DATA SUPPLIED Block Start

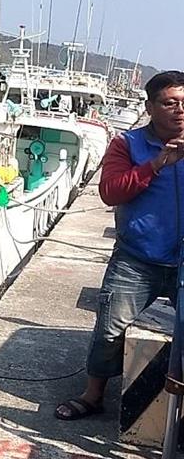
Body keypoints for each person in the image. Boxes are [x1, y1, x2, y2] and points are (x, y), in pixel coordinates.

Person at [55, 70, 184, 420]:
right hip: (137, 257)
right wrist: (156, 164)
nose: (179, 110)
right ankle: (93, 394)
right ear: (151, 107)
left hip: (182, 260)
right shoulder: (127, 144)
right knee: (110, 329)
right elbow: (110, 191)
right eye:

DATA SUPPLIED Block End

**EXERCISE**
Reproduce exactly the stretch of lines that starts at the one containing "right ear: (151, 107)" and ends with the final line of the data, including both ends and nothing more.

**TASK RESULT**
right ear: (151, 107)
left hip: (182, 260)
right shoulder: (127, 144)
right knee: (110, 329)
right elbow: (110, 191)
right eye:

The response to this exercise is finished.